**Excerpt to read:**
We notice that there are some typos in the manuscript, and we are committed to fixing them to enhance the overall clarity and professionalism of our document. Your detailed review will be invaluable in guiding us through these revisions.

Weaknesses:

1.The task arithmetic presented in Definition 1 (lines 167-175) deviates from standard practice. In the original paper [1], task arithmetic is defined as $θ_{unified}=θ_0+λ∑_{i=1}^Tτ_i$, employing only a single scaling factor. Otherwise, it should be explicitly stated as task-wise AdaMerging [2].

Response:

We appreciate this observation about Definition 1. While [1] introduced task arithmetic conceptually, it did not provide an explicit mathematical definition. Our formulation in Definition 1 presents a generalized form that aligns with Eq. (1) in [6], allowing for task-specific scaling factors (α_t). In our implementation (line 348), we use identical mixing coefficients across all tasks (α = α_1 = ... = α_T) to ensure fair comparison with prior work [6]. This practical choice maintains consistency with established practices while our definition preserves flexibility for future extensions, including task-wise approaches like AdaMerging [2].

Here is the revision in our paper: modify line 348 in the original paper to include [6] to indicate the implementation on equal $\alpha$ is a fair comparison.

2.Missing scaling factor of task vectors in lines 52-53 and lines 353-357.

Response:

Thank you for highlighting the omission of the scaling factor of task vectors in lines 52-53 and lines 353-357. We appreciate your attention to detail. Here is our rebuttal:

We acknowledge the oversight regarding the missing scaling factor ($\alpha$) in our initial presentation. In the introduction, we aimed to convey our conceptual progression from an idealized view to a more practical application, which led to the omission of $\alpha$ for simplicity. However, we recognize that this may have caused confusion.

To clarify and enhance the specificity of our definitions, we have now added the scaling factor $\alpha$ to both equations in the revised manuscript. This adjustment ensures that our definitions accurately reflect the standard formulation used in task arithmetic, maintaining consistency with existing literature while also improving clarity for readers.

**Prompt 1:** According to the rebuttal excerpt, which line of the paper will be modified to cite [6]?
**Prompt 2:** Copy out the part of the rebuttal excerpt that opens with the words containing "We notice that" and closes with "task-wise AdaMerging [2].".

**Listed entries:**
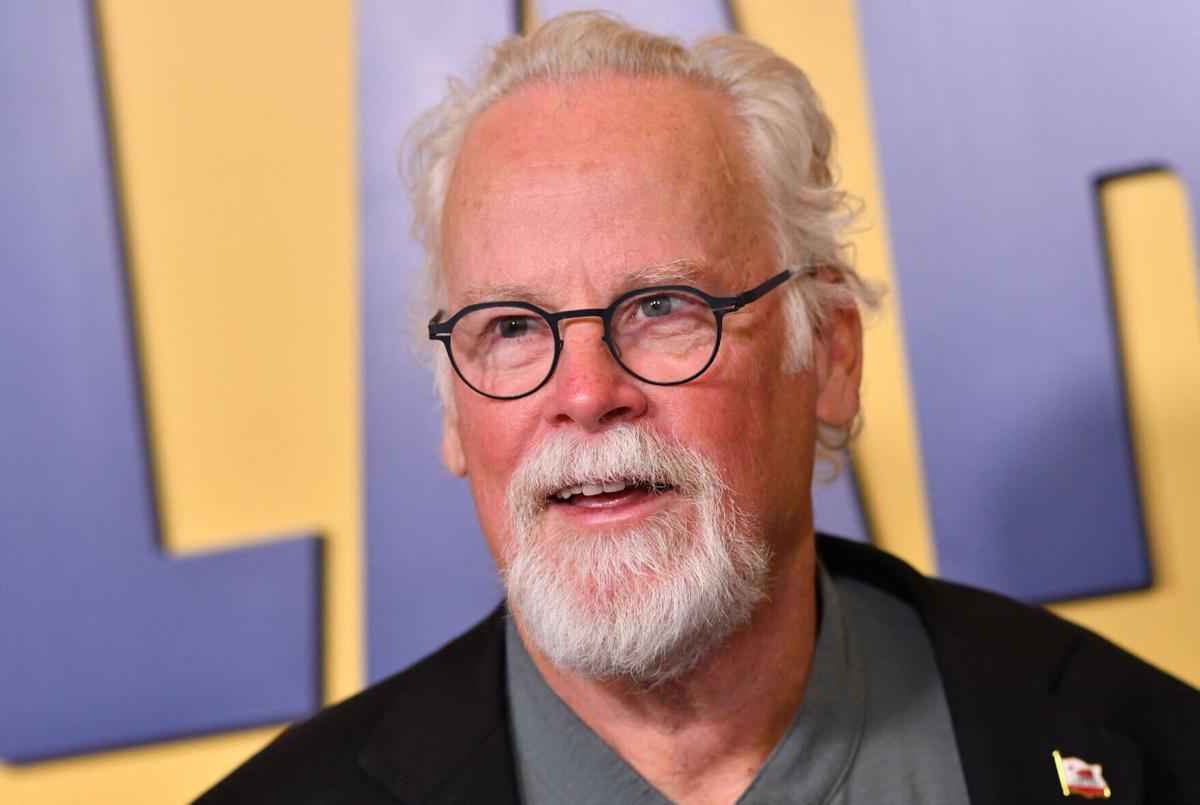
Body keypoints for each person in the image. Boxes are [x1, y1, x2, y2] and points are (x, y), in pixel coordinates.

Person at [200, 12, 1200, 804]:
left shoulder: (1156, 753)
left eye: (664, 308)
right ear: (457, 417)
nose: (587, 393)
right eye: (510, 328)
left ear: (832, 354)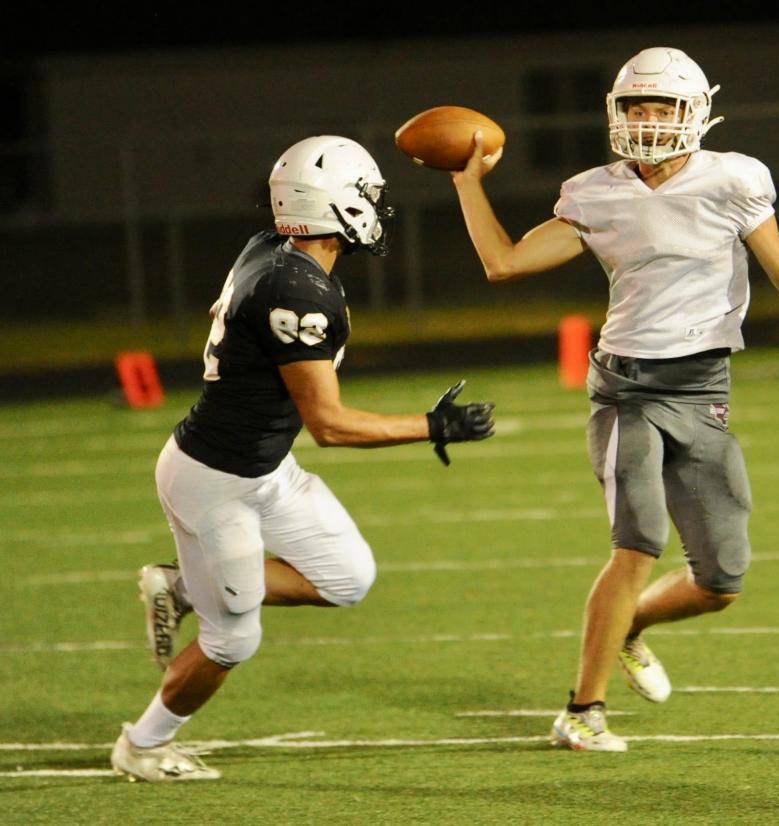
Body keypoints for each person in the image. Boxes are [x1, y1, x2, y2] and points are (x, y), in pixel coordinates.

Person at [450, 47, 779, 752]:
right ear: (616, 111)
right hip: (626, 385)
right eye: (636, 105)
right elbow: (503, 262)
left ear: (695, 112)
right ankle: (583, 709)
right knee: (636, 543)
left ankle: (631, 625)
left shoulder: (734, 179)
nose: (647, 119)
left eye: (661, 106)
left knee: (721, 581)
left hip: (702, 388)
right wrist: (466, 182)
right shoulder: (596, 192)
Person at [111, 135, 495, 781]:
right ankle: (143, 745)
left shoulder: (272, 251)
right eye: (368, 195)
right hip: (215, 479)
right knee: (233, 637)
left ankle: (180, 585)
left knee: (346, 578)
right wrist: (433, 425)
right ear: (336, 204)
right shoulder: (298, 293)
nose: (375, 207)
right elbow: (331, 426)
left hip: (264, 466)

**Task answer 1:** Line 348.

**Task answer 2:**
We notice that there are some typos in the manuscript, and we are committed to fixing them to enhance the overall clarity and professionalism of our document. Your detailed review will be invaluable in guiding us through these revisions.

Weaknesses:

1.The task arithmetic presented in Definition 1 (lines 167-175) deviates from standard practice. In the original paper [1], task arithmetic is defined as $θ_{unified}=θ_0+λ∑_{i=1}^Tτ_i$, employing only a single scaling factor. Otherwise, it should be explicitly stated as task-wise AdaMerging [2].